== Your instructions ==
In how many lines of the records below does the word "Wenn" appear? Answer with the number alone.

== Source information ==
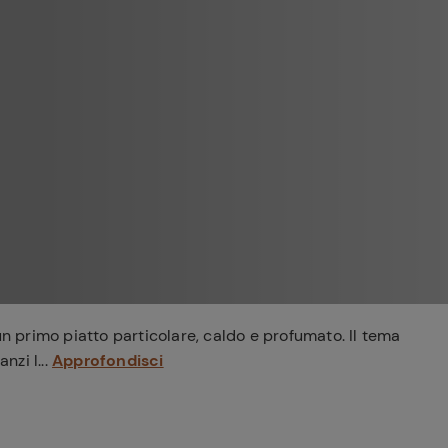
Ricette di Plumcake:
tutte i modi per
Tagliolini freschi con
prepararlo
limone nero bruciato,
Caciocavallo, burro e
scampi
n primo piatto particolare, caldo e profumato. Il tema
 anzi l...
Approfondisci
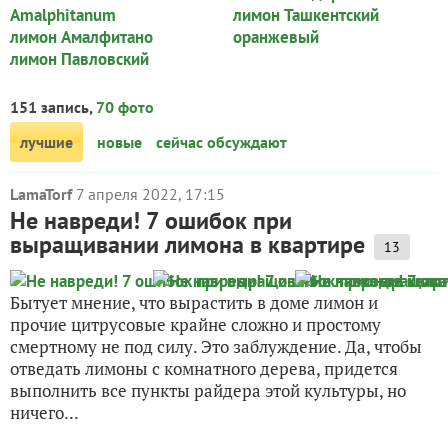
Amalphitanum
лимон Ташкентский
лимон Амалфитано
оранжевый
лимон Павловский
151 запись,
70 фото
лучшие
новые
сейчас обсуждают
LamaTorf
7 апреля 2022, 17:15
Не навреди! 7 ошибок при
выращивании лимона в квартире
13
Бытует мнение, что вырастить в доме лимон и
прочие цитрусовые крайне сложно и простому
смертному не под силу. Это заблуждение. Да, чтобы
отведать лимоны с комнатного дерева, придется
выполнить все пункты райдера этой культуры, но
ничего...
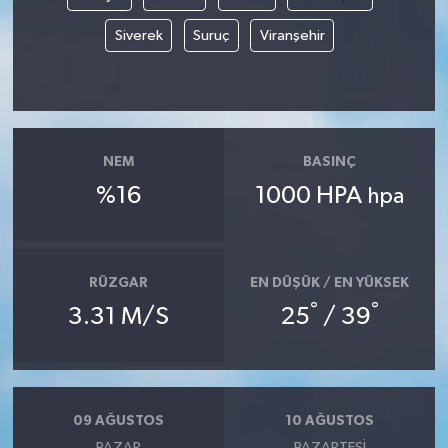
Siverek
Suruç
Viranşehir
NEM
BASINÇ
%16
1000 HPA
hpa
RÜZGAR
EN DÜŞÜK / EN YÜKSEK
°
°
3.31 M/S
25
/ 39
09 AĞUSTOS
10 AĞUSTOS
PAZAR
PAZARTESI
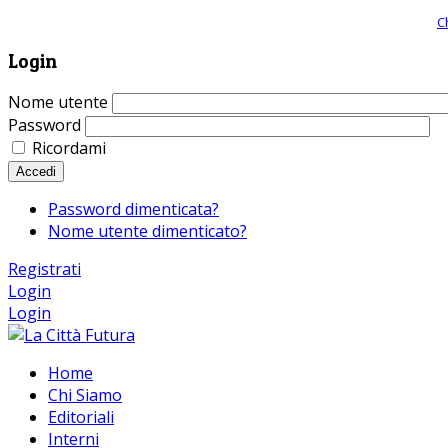
Giornale comunista online, libera informazione ed approfondimento |
C
Login
Nome utente
Password
Ricordami
Accedi
Password dimenticata?
Nome utente dimenticato?
Registrati
Login
Login
Home
Chi Siamo
Editoriali
Interni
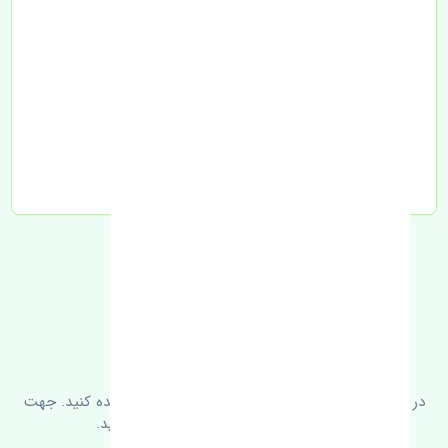
تحویل به تیپاکس
FAQ
سوالات متدوال
در زیر می‌توانید سوالات بیشتر پرسیده شده را مشاهده کنید. جهت
کسب اطلاعات بیشتر با ما در ارتباط باشید.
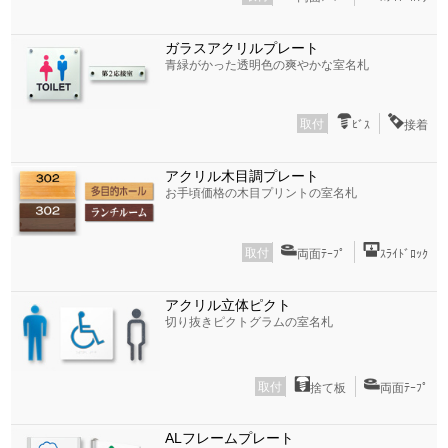
ガラスアクリルプレート
青緑がかった透明色の爽やかな室名札
取付
ﾋﾞｽ
接着
アクリル木目調プレート
お手頃価格の木目プリントの室名札
取付
両面ﾃｰﾌﾟ
ｽﾗｲﾄﾞﾛｯｸ
アクリル立体ピクト
切り抜きピクトグラムの室名札
取付
捨て板
両面ﾃｰﾌﾟ
ALフレームプレート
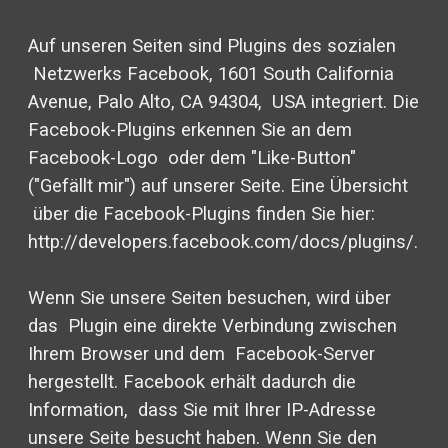
Auf unseren Seiten sind Plugins des sozialen
Netzwerks Facebook, 1601 South California
Avenue, Palo Alto, CA 94304, USA integriert. Die
Facebook-Plugins erkennen Sie an dem
Facebook-Logo oder dem "Like-Button"
("Gefällt mir") auf unserer Seite. Eine Übersicht
über die Facebook-Plugins finden Sie hier:
http://developers.facebook.com/docs/plugins/.
Wenn Sie unsere Seiten besuchen, wird über
das Plugin eine direkte Verbindung zwischen
Ihrem Browser und dem Facebook-Server
hergestellt. Facebook erhält dadurch die
Information, dass Sie mit Ihrer IP-Adresse
unsere Seite besucht haben. Wenn Sie den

== Result ==
2